Request: Convert the text read from every page in the listing into a single numbered list with one line per item, leaving out blank lines. Don't include the pictures in your answer.

(Input Opens)

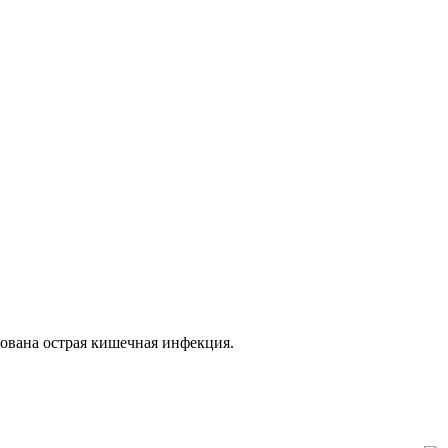
ована острая кишечная инфекция.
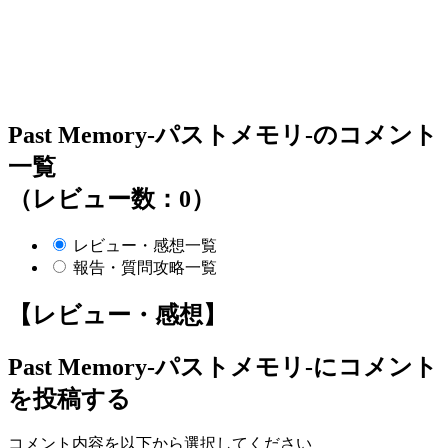
Past Memory-パストメモリ-のコメント
一覧
（レビュー数：0）
レビュー・感想一覧
報告・質問攻略一覧
【レビュー・感想】
Past Memory-パストメモリ-
にコメント
を投稿する
コメント内容を以下から選択してください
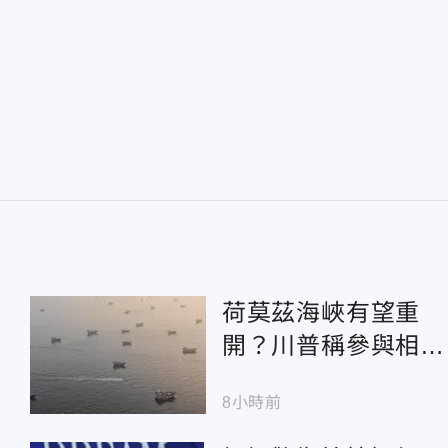
荷莫茲海峽有望重
開？川普稱參與相關
談判：可能很快有結
8小時前
果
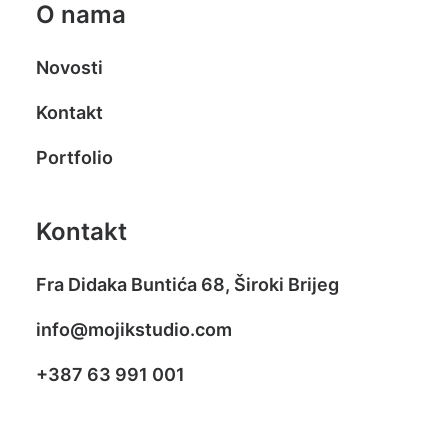
O nama
Novosti
Kontakt
Portfolio
Kontakt
Fra Didaka Buntića 68, Široki Brijeg
info@mojikstudio.com
+387 63 991 001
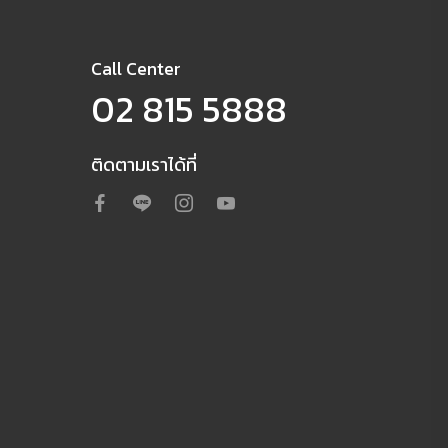
Call Center
02 815 5888
ติดตามเราได้ที่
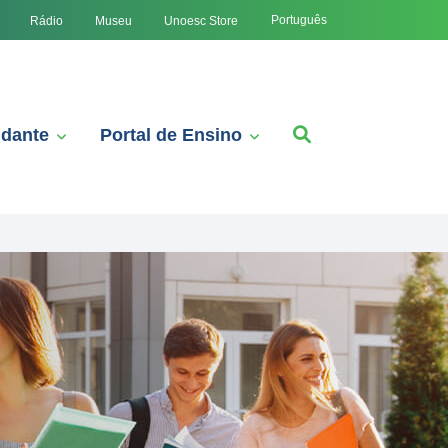
Português
Rádio
Museu
Unoesc Store
udante
Portal de Ensino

(Input Closes)

Solved problem:
1. ована острая кишечная инфекция.
2. Past Memory-パストメモリ-のコメント
3. 一覧
4. （レビュー数：0）
5. レビュー・感想一覧
6. 報告・質問攻略一覧
7. 【レビュー・感想】
8. Past Memory-パストメモリ-
9. にコメント
10. を投稿する
11. コメント内容を以下から選択してください
12. 荷莫茲海峽有望重
13. 開？川普稱參與相關
14. 談判：可能很快有結
15. 8小時前
16. 果
17. O nama
18. Novosti
19. Kontakt
20. Portfolio
21. Kontakt
22. Fra Didaka Buntića 68, Široki Brijeg
23. info@mojikstudio.com
24. +387 63 991 001
25. Call Center
26. 02 815 5888
27. ติดตามเราได้ที่
28. Português
29. Rádio
30. Museu
31. Unoesc Store
32. udante
33. Portal de Ensino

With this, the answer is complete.